One of the most powerful typhoons to ever hit the Korean Peninsula has left five people dead and three injured in North Korea, state media reported Sunday, in its first public announcement of casualties since the storm made landfall in the country a day earlier.
Before reaching North Korea, Typhoon Lingling hit South Korea, killing three people and injuring 13 others, though the country appears to have escaped widespread damage.
The North's official Korean Central News Agency, or KCNA, said the typhoon left 460 houses and 15 public buildings destroyed, damaged or inundated in the country. It said 46,200 hectares of farmland were buried or inundated.
KCNA said the typhoon hit North Korea from 2 p.m. Saturday to midnight Sunday. Recovery work was underway in typhoon-afflicted areas, it said.
Outside observers said rainstorms could be a catastrophe in North Korea because of poor drainage, deforestation and decrepit infrastructure in the impoverished country. South Korean media said North Korea could eventually report more typhoon-related casualties and damage.

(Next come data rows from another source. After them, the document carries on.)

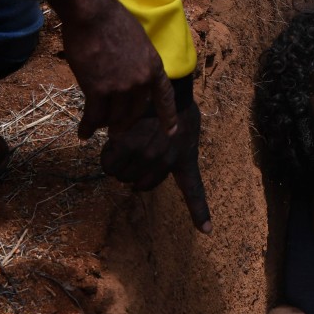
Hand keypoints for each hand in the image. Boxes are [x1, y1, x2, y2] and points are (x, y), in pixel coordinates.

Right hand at [50, 0, 176, 139]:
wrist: (92, 13)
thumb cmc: (111, 19)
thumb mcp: (137, 40)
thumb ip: (136, 60)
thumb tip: (127, 71)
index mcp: (153, 66)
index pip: (164, 96)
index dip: (168, 116)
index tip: (171, 132)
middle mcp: (141, 81)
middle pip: (134, 111)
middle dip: (124, 123)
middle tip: (116, 131)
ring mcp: (121, 87)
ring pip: (113, 115)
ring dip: (105, 124)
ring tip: (97, 128)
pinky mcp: (98, 90)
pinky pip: (94, 115)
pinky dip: (88, 127)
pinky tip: (83, 134)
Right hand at [100, 100, 211, 232]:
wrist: (165, 83)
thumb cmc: (175, 102)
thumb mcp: (185, 127)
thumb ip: (177, 145)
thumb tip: (159, 153)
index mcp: (185, 160)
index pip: (195, 193)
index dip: (200, 213)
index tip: (207, 231)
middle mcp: (167, 163)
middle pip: (138, 185)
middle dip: (130, 173)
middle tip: (132, 152)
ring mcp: (148, 155)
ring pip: (121, 175)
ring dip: (117, 163)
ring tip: (122, 143)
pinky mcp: (128, 145)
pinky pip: (108, 164)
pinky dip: (106, 157)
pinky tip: (110, 143)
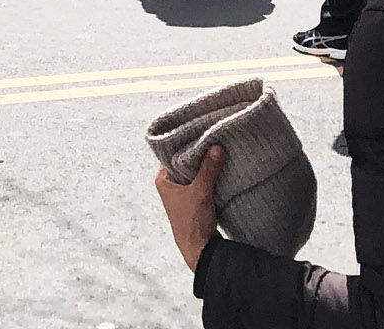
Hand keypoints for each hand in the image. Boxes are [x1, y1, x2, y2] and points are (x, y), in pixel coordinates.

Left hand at [155, 143, 224, 272]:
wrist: (200, 250)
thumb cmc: (192, 222)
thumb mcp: (201, 192)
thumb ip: (208, 169)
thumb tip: (216, 147)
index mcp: (163, 180)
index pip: (171, 153)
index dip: (185, 144)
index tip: (199, 133)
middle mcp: (169, 186)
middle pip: (183, 163)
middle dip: (197, 155)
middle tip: (212, 139)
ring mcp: (181, 194)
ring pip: (193, 173)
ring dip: (204, 167)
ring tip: (218, 151)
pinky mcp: (193, 202)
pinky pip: (201, 183)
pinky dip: (209, 177)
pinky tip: (220, 169)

According to a previous KCNA dispatch, leader Kim Jong Un "urgently convened" an emergency meeting on Friday to discuss disaster prevention efforts and scolded government officials who he described as "helpless against the typhoon, unaware of its seriousness and seized with easygoing sentiment."
South Korean weather officials said the typhoon had weakened when it moved through North Korea. They said the storm was moving near Russia's Vladivostok as of Sunday morning.
South Korea's interior ministry said earlier Sunday that it was reviewing the damage from the typhoon and engaging in recovery work. The storm damaged buildings and knocked out power to about 161,640 homes in South Korea.
Typhoons that made a landfall in South Korea in past years caused greater damage and more casualties.